=== Begin Enclosure ===
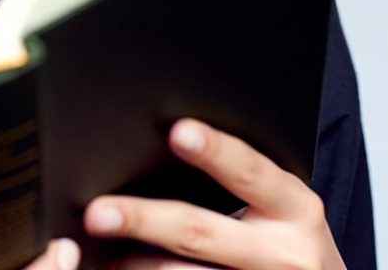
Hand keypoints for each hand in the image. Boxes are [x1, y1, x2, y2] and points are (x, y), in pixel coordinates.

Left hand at [81, 119, 346, 268]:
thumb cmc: (289, 239)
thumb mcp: (283, 207)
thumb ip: (239, 178)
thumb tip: (166, 135)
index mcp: (295, 209)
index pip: (250, 172)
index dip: (215, 150)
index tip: (178, 131)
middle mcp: (286, 255)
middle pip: (200, 232)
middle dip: (144, 219)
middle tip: (97, 212)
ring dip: (133, 264)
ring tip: (91, 249)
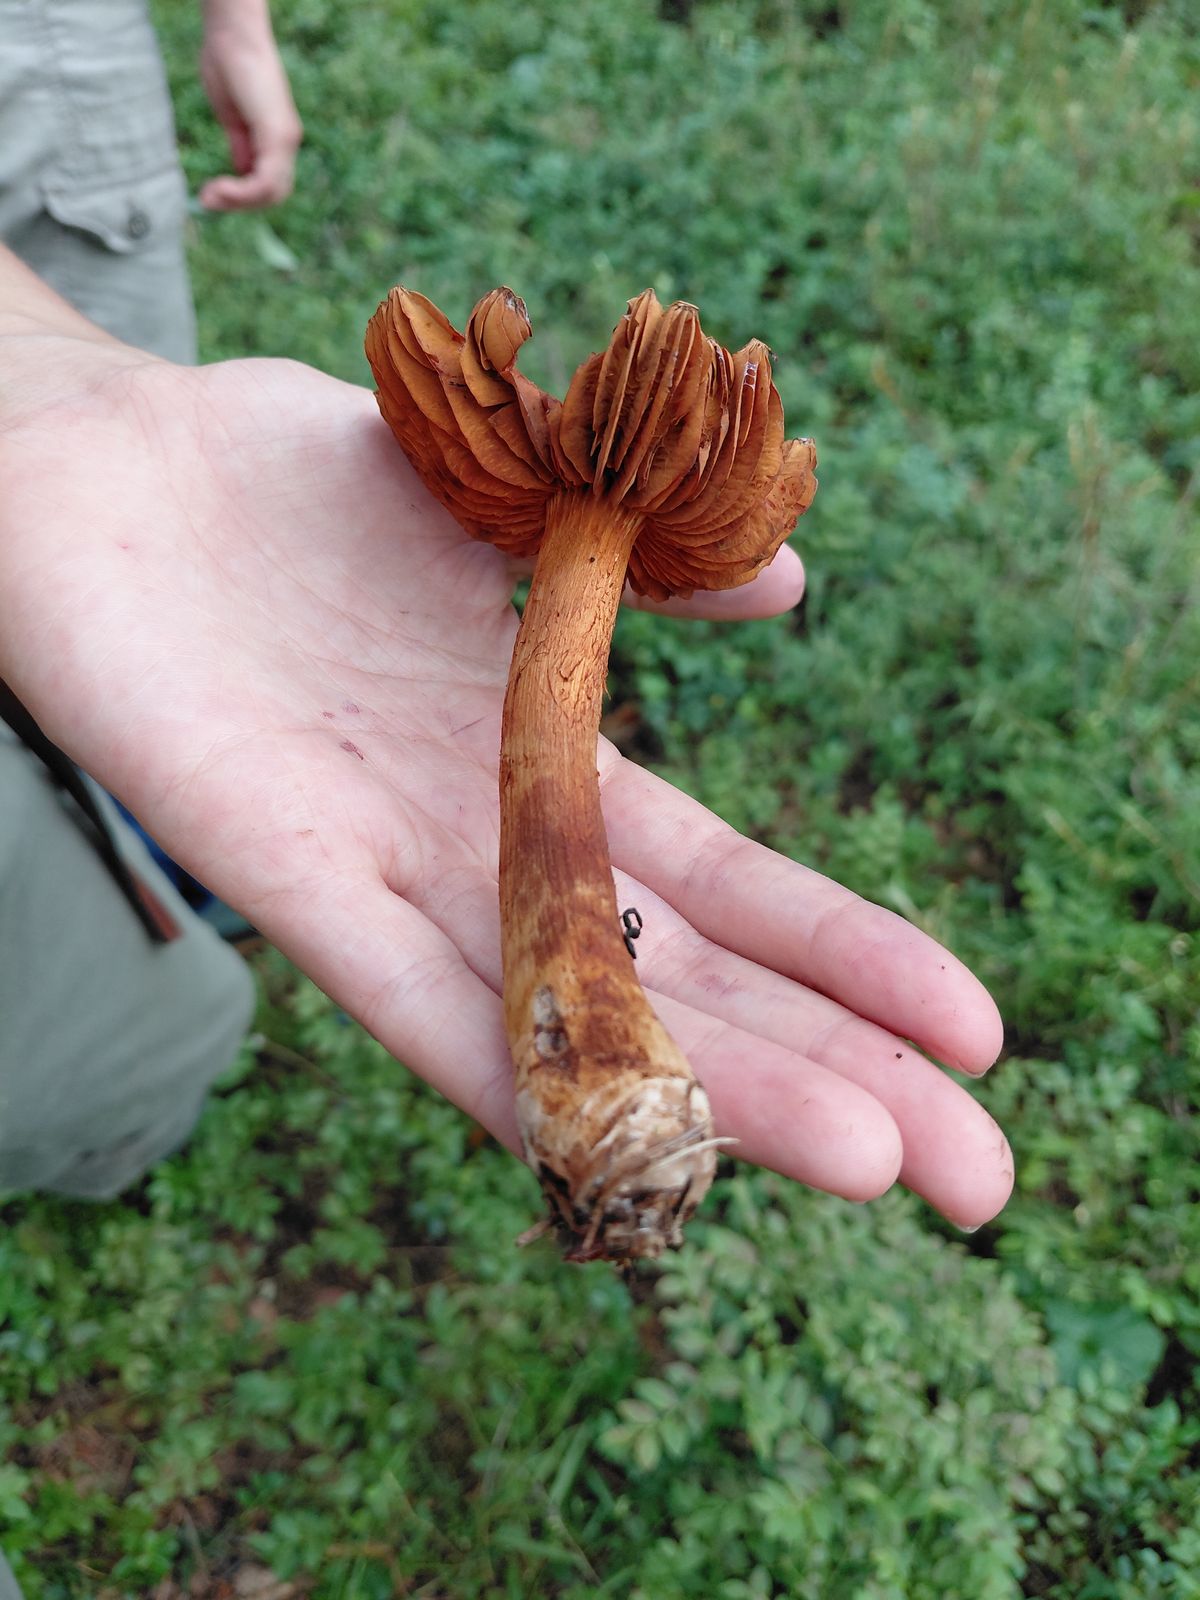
=== End Enclosure ===
WHAT THE EXERCISE ASKS => Bring together all lines in the records where the word "hand" is found.

REPLY =>
Hand keypoints for each hand in the image. Boxes are [x1, y1, x2, y2] and points are (x, y), in pixel coordinates.
Left hand at [81, 119, 346, 268]:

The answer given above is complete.